Collect the lines of the entries where "white" shows up.

[STUDY MATERIAL]

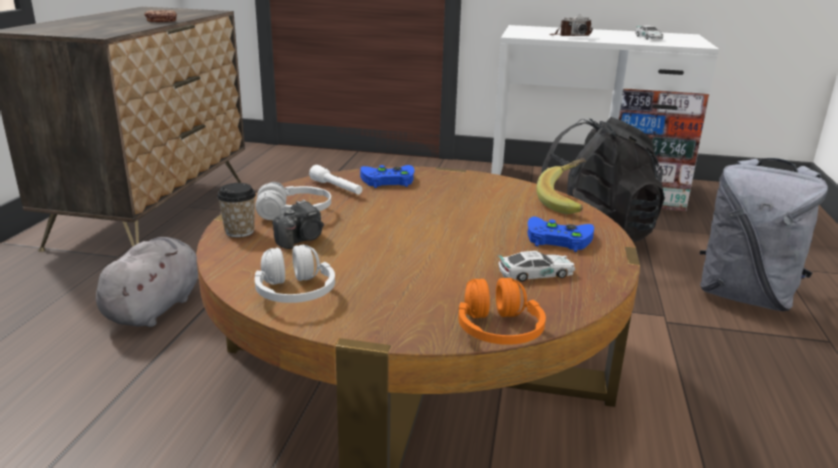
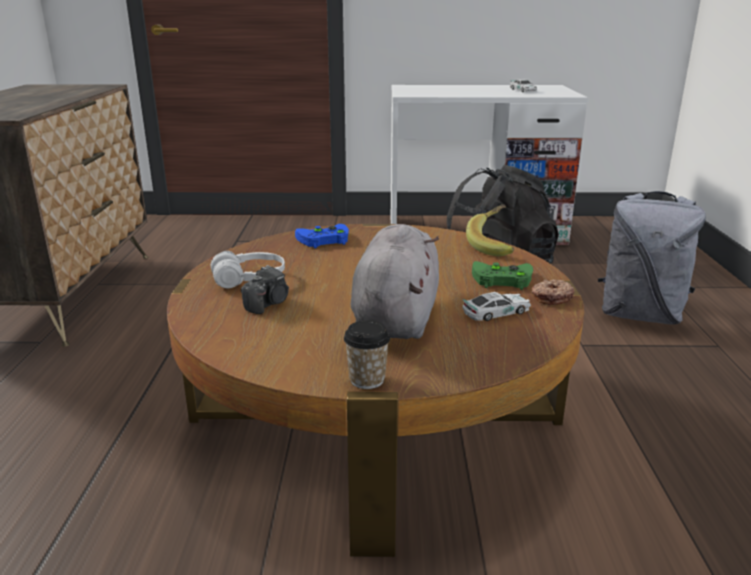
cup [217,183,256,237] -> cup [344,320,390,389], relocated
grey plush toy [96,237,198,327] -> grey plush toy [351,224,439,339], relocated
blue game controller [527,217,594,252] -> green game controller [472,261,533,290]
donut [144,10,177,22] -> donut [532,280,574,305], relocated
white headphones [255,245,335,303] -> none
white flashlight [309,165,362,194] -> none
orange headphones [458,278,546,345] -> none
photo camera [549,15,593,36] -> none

[/STUDY MATERIAL]

● **ANSWER BELOW**
white headphones [255,245,335,303] -> none
white flashlight [309,165,362,194] -> none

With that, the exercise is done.